▸ Work request
Report, from the records below, every line where the word "Michael" appears.

▸ Source information
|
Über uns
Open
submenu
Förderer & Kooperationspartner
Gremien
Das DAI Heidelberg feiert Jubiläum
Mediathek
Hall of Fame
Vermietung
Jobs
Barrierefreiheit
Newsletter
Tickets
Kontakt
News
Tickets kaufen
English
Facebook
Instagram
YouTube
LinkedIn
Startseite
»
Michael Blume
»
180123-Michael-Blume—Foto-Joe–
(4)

▸ Task result
Michael Blume
180123-Michael-Blume—Foto-Joe–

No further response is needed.